Robbie entrega sua melhor versão de Arlequina aqui, seja com a personagem tomando controle ou o perdendo logo em seguida, a atriz permanece com o espírito da anti-heroína vivo em todas as cenas, como se as duas fossem uma só, e a maquiagem pesada fosse apenas uma maneira de acordar esse alter ego violento e perigoso.
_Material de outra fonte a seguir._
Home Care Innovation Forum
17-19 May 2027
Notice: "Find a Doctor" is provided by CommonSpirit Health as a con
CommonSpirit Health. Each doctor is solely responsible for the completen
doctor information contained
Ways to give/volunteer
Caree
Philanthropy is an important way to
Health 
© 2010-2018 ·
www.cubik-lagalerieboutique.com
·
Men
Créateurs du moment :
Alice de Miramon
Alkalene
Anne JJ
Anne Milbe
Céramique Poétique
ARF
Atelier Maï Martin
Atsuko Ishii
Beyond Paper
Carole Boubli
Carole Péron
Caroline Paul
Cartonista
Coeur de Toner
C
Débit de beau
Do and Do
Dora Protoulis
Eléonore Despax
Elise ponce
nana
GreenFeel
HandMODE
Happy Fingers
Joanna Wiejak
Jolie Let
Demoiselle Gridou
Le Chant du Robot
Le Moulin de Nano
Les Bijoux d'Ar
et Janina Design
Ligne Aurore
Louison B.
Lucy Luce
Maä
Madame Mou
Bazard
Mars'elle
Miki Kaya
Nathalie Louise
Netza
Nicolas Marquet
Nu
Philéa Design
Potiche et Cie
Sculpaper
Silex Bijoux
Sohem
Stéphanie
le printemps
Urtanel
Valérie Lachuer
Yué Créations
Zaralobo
Mas ela não está sozinha no pacote de surpresas que Aves de Rapina esconde em segredo, seu até então elenco de apoio recheia o filme a todo momento, com cenas de tirar o fôlego e tomam a frente em inúmeras vezes, tornando o filme mais diversificado e mantendo uma só direção. Todas estão ali pelo mesmo motivo, e apesar de começarem de lugares distintos, de alguma maneira, encontrarão juntas suas próprias emancipações pessoais.
A Helena Bertinelli de Mary Elizabeth Winstead é direta ao ponto, movida por vingança, Helena tenta cumprir seu dever estabelecido durante a narrativa propositalmente quebrada do filme, suas cenas de batalha e treinamento deixam uma impressão positiva, sem entregar tudo de mãos beijadas. Lá pelo segundo ato, você se apaixona pela maneira estranha que a personagem tem ao tentar interagir com outras pessoas, e a dificuldade que é estabelecer seu nome como vigilante em Gotham serve como uma bela piada que não perde a graça.
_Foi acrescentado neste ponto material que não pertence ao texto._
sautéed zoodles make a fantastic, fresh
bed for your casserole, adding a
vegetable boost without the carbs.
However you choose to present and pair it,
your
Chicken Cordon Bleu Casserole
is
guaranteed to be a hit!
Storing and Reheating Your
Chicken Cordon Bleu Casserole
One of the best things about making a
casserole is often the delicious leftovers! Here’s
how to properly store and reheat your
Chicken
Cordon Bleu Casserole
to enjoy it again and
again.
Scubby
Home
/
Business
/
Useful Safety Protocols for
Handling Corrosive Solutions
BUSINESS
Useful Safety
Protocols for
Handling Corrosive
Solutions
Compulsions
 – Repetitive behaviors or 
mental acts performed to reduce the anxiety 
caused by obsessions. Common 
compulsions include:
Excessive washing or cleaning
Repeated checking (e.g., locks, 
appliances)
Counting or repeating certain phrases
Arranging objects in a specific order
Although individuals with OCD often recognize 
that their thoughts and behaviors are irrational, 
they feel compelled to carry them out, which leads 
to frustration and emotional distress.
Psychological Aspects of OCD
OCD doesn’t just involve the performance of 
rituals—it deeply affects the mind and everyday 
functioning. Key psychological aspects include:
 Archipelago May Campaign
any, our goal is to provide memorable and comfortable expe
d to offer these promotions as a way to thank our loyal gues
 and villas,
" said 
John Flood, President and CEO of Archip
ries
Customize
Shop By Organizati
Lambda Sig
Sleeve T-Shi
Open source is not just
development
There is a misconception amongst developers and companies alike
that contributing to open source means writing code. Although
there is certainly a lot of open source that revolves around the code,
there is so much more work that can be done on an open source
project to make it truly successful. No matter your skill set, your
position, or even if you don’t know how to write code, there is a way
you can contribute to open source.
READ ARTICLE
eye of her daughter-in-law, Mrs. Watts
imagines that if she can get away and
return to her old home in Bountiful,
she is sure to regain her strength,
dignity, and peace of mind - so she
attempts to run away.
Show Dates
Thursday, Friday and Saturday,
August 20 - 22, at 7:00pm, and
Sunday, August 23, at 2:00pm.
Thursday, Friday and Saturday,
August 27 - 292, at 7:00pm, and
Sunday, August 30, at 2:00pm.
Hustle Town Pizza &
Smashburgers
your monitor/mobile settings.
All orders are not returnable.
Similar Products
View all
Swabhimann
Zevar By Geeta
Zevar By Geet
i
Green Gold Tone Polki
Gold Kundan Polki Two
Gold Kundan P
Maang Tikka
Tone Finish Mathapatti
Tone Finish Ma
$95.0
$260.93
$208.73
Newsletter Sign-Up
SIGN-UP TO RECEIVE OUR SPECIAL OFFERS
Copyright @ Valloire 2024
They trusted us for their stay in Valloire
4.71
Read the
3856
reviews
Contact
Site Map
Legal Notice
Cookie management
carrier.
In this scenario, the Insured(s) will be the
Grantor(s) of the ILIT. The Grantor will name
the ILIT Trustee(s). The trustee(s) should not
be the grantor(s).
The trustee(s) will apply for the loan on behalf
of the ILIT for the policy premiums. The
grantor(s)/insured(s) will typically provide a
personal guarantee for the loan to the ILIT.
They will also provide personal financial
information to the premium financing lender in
A Dinah Lance de Jurnee Smollett-Bell é um presente para qualquer fã assumido da DC, seja nos quadrinhos, ou na TV, Canário Negro sempre carregou certo destaque quando chegava em cena, e aqui não poderia ser diferente. Smollett aparece pela primeira vez no filme por trás de um microfone, e sua belíssima voz toma conta da cena. Sua presença de palco é tão forte quanto seu visual, que é o que mais se destaca durante o filme. Ela não passa desapercebida, mesmo quando está no fundo da cena. Suas habilidades ganham destaque em duas grandes cenas, uma delas com o lendário Canary Cry, que não decepciona nem um pouco quando acontece.
Ewan McGregor está visivelmente se divertindo muito com o seu Máscara Negra, entre seus pulinhos de felicidade quando faz algo ruim, seus constantes gritos para chamar atenção, e seus momentos de surto quando algo sai de seu poder, Roman Sionis se destaca entre os vilões da DC por sua originalidade, não existem outros como Roman nos longas da DC (até o momento), deixando para McGregor a oportunidade de brincar e se arriscar com algo novo, e é exatamente o que ele faz. Seu relacionamento com Victor Zsasz é caricato, a química entre Ewan e Chris Messina é gigante, e funciona em todas as cenas que compartilham juntos. Roman se aconchega aos ouvidos de Zsasz, fazendo do mercenário sua única companhia.
Zsasz por sua vez é unilateral, seguindo fidelidade ao personagem nos quadrinhos, seu único estado de espírito é sanguinário, fazendo Messina brilhar em cenas que seu personagem ameaça a vida de alguém a sua volta, ou quando parece querer proteger Roman de todos que ousam trair o rei do crime.
Rosie Perez e Ella Jay Basco são as que ficam com menos atrativos em cena, a Renee Montoya de Rosie é bem centrada e decidida, e Rosie faz um bom trabalho em representar um verdadeiro exemplo de mulher lésbica em um ambiente de trabalho tóxico. Já a Cassandra de Ella é a personagem que mais se desvia de sua origem nas HQs. Não esqueça tudo que você sabe sobre a personagem, mas assista sem bagagem, pois a jovem assassina da Bat-família não esta ali. Ella, que faz sua estreia aqui, consegue convencer com seus pequenos momentos de afeto com Margot, servindo como motivação para completar o arco da criminosa em seu caminho de descobrimento.
Aves de Rapina é cheio de surpresas, que te apresenta para uma Gotham convidativa, personagens apaixonantes, e cenas de ação de tirar o fôlego. Fazendo maravilhas para a representatividade no gênero, o longa busca não só a emancipação de suas protagonistas, mas como a quebra desse modelo de filmes de heróis centrados em personagens masculinos que estão sempre em busca da mesma coisa.